Wednesday, May 5, 2010

pick up sticks, ride fourty-six

I spent the morning working in the yard, had a little lunch, and jumped on the bike. I headed south and thought I would probably do a little loop of about 20 miles, but I got to my turn-around spot, turned east and just kept riding. I rode some roads I hadn't been on in a long time, and a section of one I had never seen. Sometimes I like grabbing a couple bottles, my cell phone and Road ID, and just going. It makes me think that if I can ride that far on a whim, I shouldn't have any trouble humping my way across Kansas.
One town I rode through for the first time was Bucyrus. And for a short time I was on the Potawatomi Trail of Death. Not one of America's finest hours.

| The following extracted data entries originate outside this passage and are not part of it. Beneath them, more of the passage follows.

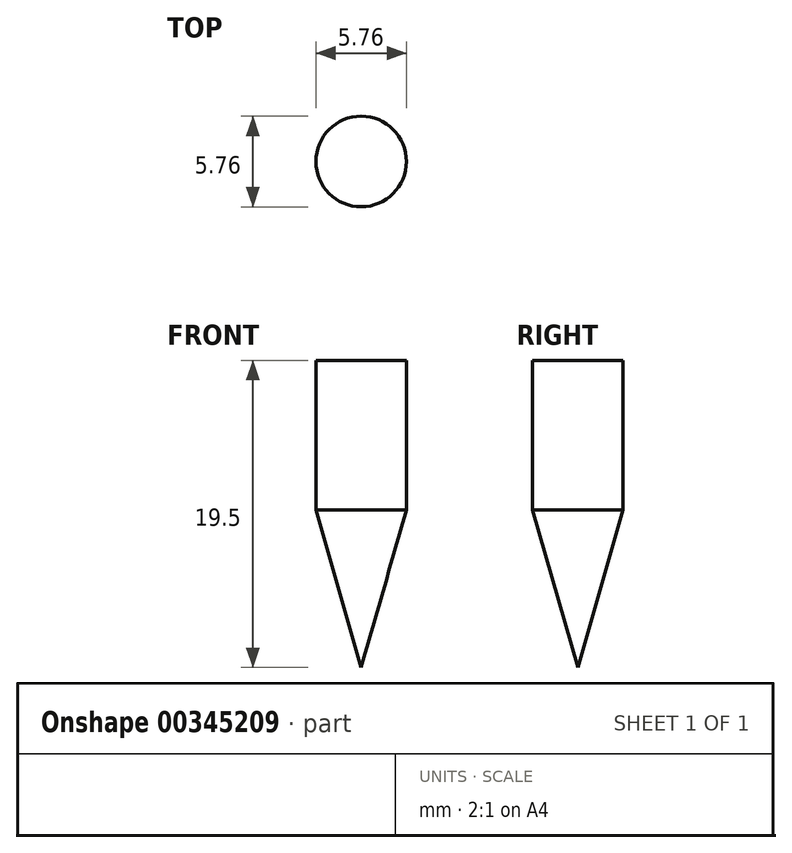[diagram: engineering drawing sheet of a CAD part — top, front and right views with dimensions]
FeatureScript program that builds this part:
annotation { "Feature Type Name" : "Feature", "Feature Type Description" : "" }
export const myFeature = defineFeature(function(context is Context, id is Id, definition is map)
    precondition{}
    {
        {
            var Q0;
            Q0=qCreatedBy(makeId("Front.planeOp"),FACE);
            var sketch = newSketch(context, id + "F0", { "sketchPlane" : qUnion([Q0])});
            skLineSegment(sketch, "E0", {"start": v(0, 0) * mm, "end": v(2.87, 0) * mm});
            skLineSegment(sketch, "E1", {"start": v(0, 0) * mm, "end": v(0, -19.5) * mm});
            skLineSegment(sketch, "E2", {"start": v(2.87, 0) * mm, "end": v(2.87, -9.5) * mm});
            skLineSegment(sketch, "E3", {"start": v(2.87, -9.5) * mm, "end": v(0, -19.5) * mm});
            skSolve(sketch);
        }
        {
            var Q0;
            Q0=makeQuery(id+"F0.imprint","IMPRINT",FACE,{"disambiguationData":[TD([[makeQuery(id+"F0.imprint","IMPRINT",EDGE,{"derivedFrom":sQuery(id+"F0.wireOp",EDGE,"E0")}),-1.0]])]});
            var Q1;
            Q1=sQuery(id+"F0.wireOp",EDGE,"E1");
            revolve(context, id + "F1", {"entities" : qUnion([Q0]), "axis" : qUnion([Q1]), "revolveType" : RevolveType.FULL});
        }
    });
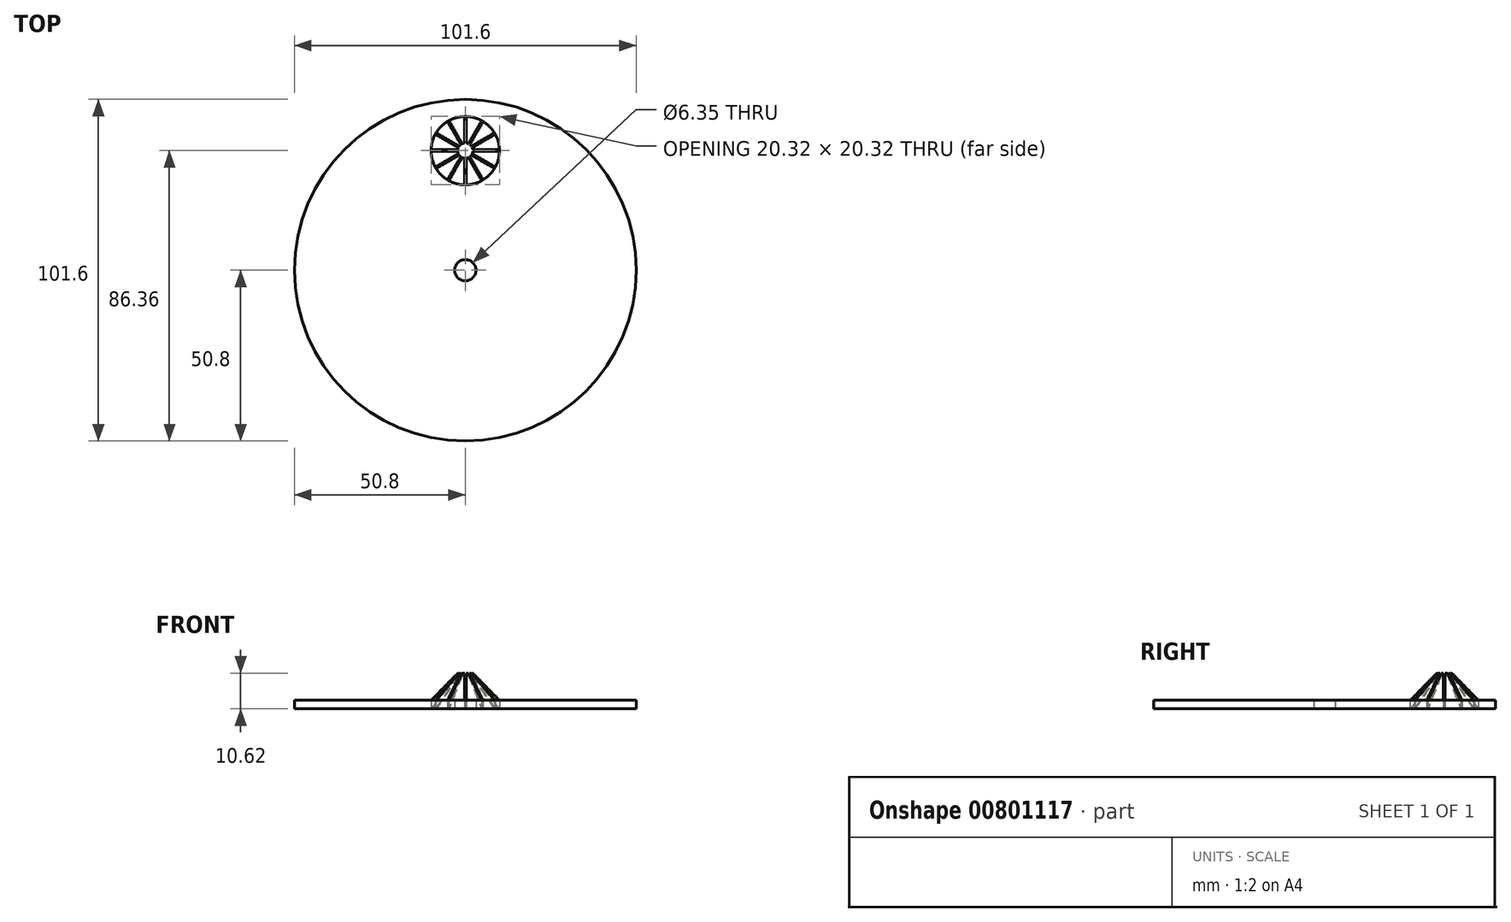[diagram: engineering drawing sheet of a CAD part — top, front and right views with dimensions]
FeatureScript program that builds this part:
annotation { "Feature Type Name" : "Feature", "Feature Type Description" : "" }
export const myFeature = defineFeature(function(context is Context, id is Id, definition is map)
    precondition{}
    {
        {
            var Q0;
            Q0=qCreatedBy(makeId("Top.planeOp"),FACE);
            var sketch = newSketch(context, id + "F0", { "sketchPlane" : qUnion([Q0])});
            skCircle(sketch, "E0", {"center": v(0, 0) * mm, "radius": 50.8 * mm});
            skCircle(sketch, "E1", {"center": v(0, 0) * mm, "radius": 3.18 * mm});
            skSolve(sketch);
        }
        {
            var Q0;
            Q0 = qSketchRegion(id + "F0", true);
            extrude(context, id + "F1", {"entities" : qUnion([Q0]), "depth" : 2.54 * mm, "offsetDistance" : 25.4 * mm});
        }
        {
            var Q0;
            Q0=makeQuery(id+"F1.opExtrude","CAP_FACE",FACE,{"disambiguationData":[OSD([sQuery(id+"F0.wireOp",EDGE,"E0"),sQuery(id+"F0.wireOp",EDGE,"E1")])],"isStart":false});
            var sketch = newSketch(context, id + "F2", { "sketchPlane" : qUnion([Q0])});
            skLineSegment(sketch, "E2", {"start": v(0, 0) * mm, "end": v(0, 35.56) * mm, "construction": true});
            skCircle(sketch, "E3", {"center": v(0, 35.56) * mm, "radius": 10.16 * mm});
            skSolve(sketch);
        }
        {
            var Q0;
            Q0=makeQuery(id+"F2.imprint","IMPRINT",FACE,{"disambiguationData":[TD([[makeQuery(id+"F2.imprint","IMPRINT",EDGE,{"derivedFrom":sQuery(id+"F2.wireOp",EDGE,"E3")}),1.0]])]});
            var Q1;
            Q1=sQuery(id+"F2.wireOp",EDGE,"E3");
            extrude(context, id + "F3", {"entities" : qUnion([Q0]), "operationType" : NewBodyOperationType.REMOVE, "surfaceEntities" : qUnion([Q1]), "oppositeDirection" : true, "depth" : 25.4 * mm, "offsetDistance" : 25.4 * mm});
        }
        {
            var Q0;
            Q0=qCreatedBy(makeId("Right.planeOp"),FACE);
            var sketch = newSketch(context, id + "F4", { "sketchPlane" : qUnion([Q0])});
            skLineSegment(sketch, "E4", {"start": v(45.72, 2.54) * mm, "end": v(37.8, 10.62) * mm});
            skLineSegment(sketch, "E5", {"start": v(37.8, 10.62) * mm, "end": v(37.8, 10) * mm});
            skLineSegment(sketch, "E6", {"start": v(37.8, 10) * mm, "end": v(45.72, 0) * mm});
            skLineSegment(sketch, "E7", {"start": v(45.72, 2.54) * mm, "end": v(45.72, 0) * mm});
            skSolve(sketch);
        }
        {
            var Q0;
            Q0=makeQuery(id+"F4.imprint","IMPRINT",FACE,{"disambiguationData":[TD([[makeQuery(id+"F4.imprint","IMPRINT",EDGE,{"derivedFrom":sQuery(id+"F4.wireOp",EDGE,"E4")}),1.0]])]});
            var Q1;
            Q1=sQuery(id+"F2.wireOp",EDGE,"E3");
            revolve(context, id + "F5", {"operationType" : NewBodyOperationType.ADD, "surfaceOperationType" : NewSurfaceOperationType.NEW, "entities" : qUnion([Q0]), "axis" : qUnion([Q1]), "revolveType" : RevolveType.FULL});
        }
        {
            var Q0;
            Q0=makeQuery(id+"F1.opExtrude","CAP_FACE",FACE,{"disambiguationData":[OSD([sQuery(id+"F0.wireOp",EDGE,"E0"),sQuery(id+"F0.wireOp",EDGE,"E1")])],"isStart":true});
            var sketch = newSketch(context, id + "F6", { "sketchPlane" : qUnion([Q0])});
            skLineSegment(sketch, "E8.bottom", {"start": v(0, -35.81) * mm, "end": v(10.16, -35.81) * mm});
            skLineSegment(sketch, "E8.top", {"start": v(0, -35.3) * mm, "end": v(10.16, -35.3) * mm});
            skLineSegment(sketch, "E8.left", {"start": v(0, -35.81) * mm, "end": v(0, -35.3) * mm});
            skLineSegment(sketch, "E8.right", {"start": v(10.16, -35.81) * mm, "end": v(10.16, -35.3) * mm});
            skPoint(sketch, "E9", {"position": v(0, -35.56) * mm});
            skLineSegment(sketch, "E10.1.0", {"start": v(-0.13, -35.34) * mm, "end": v(8.67, -30.26) * mm});
            skLineSegment(sketch, "E10.1.1", {"start": v(8.93, -30.7) * mm, "end": v(8.67, -30.26) * mm});
            skLineSegment(sketch, "E10.1.2", {"start": v(0.13, -35.78) * mm, "end": v(8.93, -30.7) * mm});
            skLineSegment(sketch, "E10.2.0", {"start": v(-0.22, -35.43) * mm, "end": v(4.86, -26.63) * mm});
            skLineSegment(sketch, "E10.2.1", {"start": v(5.3, -26.89) * mm, "end": v(4.86, -26.63) * mm});
            skLineSegment(sketch, "E10.2.2", {"start": v(0.22, -35.69) * mm, "end": v(5.3, -26.89) * mm});
            skLineSegment(sketch, "E10.3.0", {"start": v(-0.25, -35.56) * mm, "end": v(-0.25, -25.4) * mm});
            skLineSegment(sketch, "E10.3.1", {"start": v(0.25, -25.4) * mm, "end": v(-0.25, -25.4) * mm});
            skLineSegment(sketch, "E10.3.2", {"start": v(0.25, -35.56) * mm, "end": v(0.25, -25.4) * mm});
            skLineSegment(sketch, "E10.4.0", {"start": v(-0.22, -35.69) * mm, "end": v(-5.3, -26.89) * mm});
            skLineSegment(sketch, "E10.4.1", {"start": v(-4.86, -26.63) * mm, "end": v(-5.3, -26.89) * mm});
            skLineSegment(sketch, "E10.4.2", {"start": v(0.22, -35.43) * mm, "end": v(-4.86, -26.63) * mm});
            skLineSegment(sketch, "E10.5.0", {"start": v(-0.13, -35.78) * mm, "end": v(-8.93, -30.7) * mm});
            skLineSegment(sketch, "E10.5.1", {"start": v(-8.67, -30.26) * mm, "end": v(-8.93, -30.7) * mm});
            skLineSegment(sketch, "E10.5.2", {"start": v(0.13, -35.34) * mm, "end": v(-8.67, -30.26) * mm});
            skLineSegment(sketch, "E10.6.0", {"start": v(0, -35.81) * mm, "end": v(-10.16, -35.81) * mm});
            skLineSegment(sketch, "E10.6.1", {"start": v(-10.16, -35.3) * mm, "end": v(-10.16, -35.81) * mm});
            skLineSegment(sketch, "E10.6.2", {"start": v(0, -35.3) * mm, "end": v(-10.16, -35.3) * mm});
            skLineSegment(sketch, "E10.7.0", {"start": v(0.13, -35.78) * mm, "end": v(-8.67, -40.86) * mm});
            skLineSegment(sketch, "E10.7.1", {"start": v(-8.93, -40.42) * mm, "end": v(-8.67, -40.86) * mm});
            skLineSegment(sketch, "E10.7.2", {"start": v(-0.13, -35.34) * mm, "end": v(-8.93, -40.42) * mm});
            skLineSegment(sketch, "E10.8.0", {"start": v(0.22, -35.69) * mm, "end": v(-4.86, -44.49) * mm});
            skLineSegment(sketch, "E10.8.1", {"start": v(-5.3, -44.23) * mm, "end": v(-4.86, -44.49) * mm});
            skLineSegment(sketch, "E10.8.2", {"start": v(-0.22, -35.43) * mm, "end": v(-5.3, -44.23) * mm});
            skLineSegment(sketch, "E10.9.0", {"start": v(0.25, -35.56) * mm, "end": v(0.25, -45.72) * mm});
            skLineSegment(sketch, "E10.9.1", {"start": v(-0.25, -45.72) * mm, "end": v(0.25, -45.72) * mm});
            skLineSegment(sketch, "E10.9.2", {"start": v(-0.25, -35.56) * mm, "end": v(-0.25, -45.72) * mm});
            skLineSegment(sketch, "E11.2.10.0", {"start": v(0.22, -35.43) * mm, "end": v(5.3, -44.23) * mm});
            skLineSegment(sketch, "E11.3.10.0", {"start": v(4.86, -44.49) * mm, "end": v(5.3, -44.23) * mm});
            skLineSegment(sketch, "E11.6.10.0", {"start": v(-0.22, -35.69) * mm, "end": v(4.86, -44.49) * mm});
            skLineSegment(sketch, "E11.2.11.0", {"start": v(0.13, -35.34) * mm, "end": v(8.93, -40.42) * mm});
            skLineSegment(sketch, "E11.3.11.0", {"start": v(8.67, -40.86) * mm, "end": v(8.93, -40.42) * mm});
            skLineSegment(sketch, "E11.6.11.0", {"start": v(-0.13, -35.78) * mm, "end": v(8.67, -40.86) * mm});
            skSolve(sketch);
        }
        {
            var Q0;
            Q0 = qSketchRegion(id + "F6", true);
            extrude(context, id + "F7", {"entities" : qUnion([Q0]), "operationType" : NewBodyOperationType.REMOVE, "oppositeDirection" : true, "depth" : 25.4 * mm, "offsetDistance" : 25.4 * mm});
        }
    });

And certainly not as catchy of a name for a road trip as say, Peak-to-Peak Scenic Byway. But, there it was.
I don't use headphones when I ride. I know some people love listening to music, podcasts, or what ever when they ride, but I feel safer hearing what's around me. One of the benefits of this is time to think. I think about the rides that I have planned, and remember the ones I have done. For some reason today I thought about some of the people I've met on bike tours. Dwayne from Brookings had his tent near ours one night during the TdK. He hung up a clothesline and let us know it was communal. We walked to the Lutheran church for a spaghetti feed with Dwayne. A couple years later I ran into him in the middle of nowhere when we were two of about seven riders to finish the century loop on a day when the wind was at it's worst. The next day coming out of a c-store I felt a jab in my arm, and it was Dwayne giving me a smile and a thumbs-up in acknowledgment of our feat.   

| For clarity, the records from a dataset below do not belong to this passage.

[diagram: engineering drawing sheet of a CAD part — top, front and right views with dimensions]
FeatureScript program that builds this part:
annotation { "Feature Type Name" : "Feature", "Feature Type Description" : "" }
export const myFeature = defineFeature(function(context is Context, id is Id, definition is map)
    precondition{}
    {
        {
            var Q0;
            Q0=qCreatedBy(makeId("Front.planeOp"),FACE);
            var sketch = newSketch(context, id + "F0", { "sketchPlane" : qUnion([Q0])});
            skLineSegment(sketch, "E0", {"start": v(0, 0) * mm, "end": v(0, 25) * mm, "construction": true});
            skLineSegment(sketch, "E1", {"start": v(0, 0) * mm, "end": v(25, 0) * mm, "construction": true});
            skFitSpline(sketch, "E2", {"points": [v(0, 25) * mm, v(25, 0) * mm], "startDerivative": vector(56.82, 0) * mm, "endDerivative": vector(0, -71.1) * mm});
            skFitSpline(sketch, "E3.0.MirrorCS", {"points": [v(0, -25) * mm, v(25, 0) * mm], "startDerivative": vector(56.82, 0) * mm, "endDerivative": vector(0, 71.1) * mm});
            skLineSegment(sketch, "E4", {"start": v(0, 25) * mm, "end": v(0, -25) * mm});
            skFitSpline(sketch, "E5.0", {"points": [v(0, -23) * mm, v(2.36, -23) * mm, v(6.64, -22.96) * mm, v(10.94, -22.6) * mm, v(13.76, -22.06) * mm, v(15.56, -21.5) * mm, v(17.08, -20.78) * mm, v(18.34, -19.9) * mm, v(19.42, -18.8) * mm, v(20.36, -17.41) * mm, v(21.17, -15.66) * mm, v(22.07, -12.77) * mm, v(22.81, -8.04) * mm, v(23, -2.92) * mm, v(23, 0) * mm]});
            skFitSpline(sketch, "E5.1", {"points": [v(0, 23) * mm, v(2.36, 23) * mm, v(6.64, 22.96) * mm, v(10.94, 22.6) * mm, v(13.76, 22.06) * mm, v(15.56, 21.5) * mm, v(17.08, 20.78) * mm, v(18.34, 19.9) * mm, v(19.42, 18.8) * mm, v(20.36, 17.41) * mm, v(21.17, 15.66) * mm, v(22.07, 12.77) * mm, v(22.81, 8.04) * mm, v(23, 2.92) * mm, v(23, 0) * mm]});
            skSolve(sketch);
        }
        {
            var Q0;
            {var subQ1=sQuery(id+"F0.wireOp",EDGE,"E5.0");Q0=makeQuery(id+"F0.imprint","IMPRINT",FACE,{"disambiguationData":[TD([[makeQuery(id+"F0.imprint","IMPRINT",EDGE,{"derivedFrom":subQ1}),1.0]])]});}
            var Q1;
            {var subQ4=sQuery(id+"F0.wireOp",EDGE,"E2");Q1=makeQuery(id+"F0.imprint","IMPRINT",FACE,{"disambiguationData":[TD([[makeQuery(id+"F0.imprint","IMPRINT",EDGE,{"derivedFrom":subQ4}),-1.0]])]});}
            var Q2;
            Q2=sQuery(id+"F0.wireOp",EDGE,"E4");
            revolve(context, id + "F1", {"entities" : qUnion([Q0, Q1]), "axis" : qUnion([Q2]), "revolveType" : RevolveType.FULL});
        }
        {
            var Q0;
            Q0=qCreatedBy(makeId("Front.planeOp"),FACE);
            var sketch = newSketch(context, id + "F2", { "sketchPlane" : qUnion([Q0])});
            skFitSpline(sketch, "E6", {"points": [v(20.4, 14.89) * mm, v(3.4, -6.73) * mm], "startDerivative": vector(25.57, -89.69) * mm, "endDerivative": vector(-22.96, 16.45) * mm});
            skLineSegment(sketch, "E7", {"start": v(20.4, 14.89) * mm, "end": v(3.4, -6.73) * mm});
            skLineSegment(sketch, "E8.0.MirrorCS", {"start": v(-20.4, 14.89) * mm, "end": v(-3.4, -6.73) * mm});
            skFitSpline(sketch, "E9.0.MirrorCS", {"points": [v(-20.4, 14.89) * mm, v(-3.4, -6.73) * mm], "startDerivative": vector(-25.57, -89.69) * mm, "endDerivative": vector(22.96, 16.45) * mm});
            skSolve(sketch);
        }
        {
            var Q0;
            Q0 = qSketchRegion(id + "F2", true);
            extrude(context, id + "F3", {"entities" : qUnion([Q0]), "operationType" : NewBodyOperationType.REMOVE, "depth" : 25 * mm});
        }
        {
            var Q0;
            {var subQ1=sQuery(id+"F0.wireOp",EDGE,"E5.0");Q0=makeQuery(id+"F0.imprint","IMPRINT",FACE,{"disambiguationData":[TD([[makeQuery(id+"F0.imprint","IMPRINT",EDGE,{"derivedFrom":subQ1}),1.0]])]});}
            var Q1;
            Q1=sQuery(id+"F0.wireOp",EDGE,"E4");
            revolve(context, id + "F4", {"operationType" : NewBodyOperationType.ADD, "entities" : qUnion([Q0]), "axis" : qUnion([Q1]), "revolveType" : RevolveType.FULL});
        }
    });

Then in Colorado I was riding alone in the rain from Twin Lakes to Leadville, the end of a century day that  included Independence Pass. After the main climb of the day the two percent incline to Leadville was minute, yet irritating. I passed another rider and said hello. Several minutes later, not knowing he was still behind me, I shifted to a higher gear and stood up to gain some speed. I heard a pitiful voice saying "Don't leave me". So I slowed down and we did the last 10 miles into Leadville together. At the high school I introduced myself, and he said "I'm Sasha, from Russia". Detante that!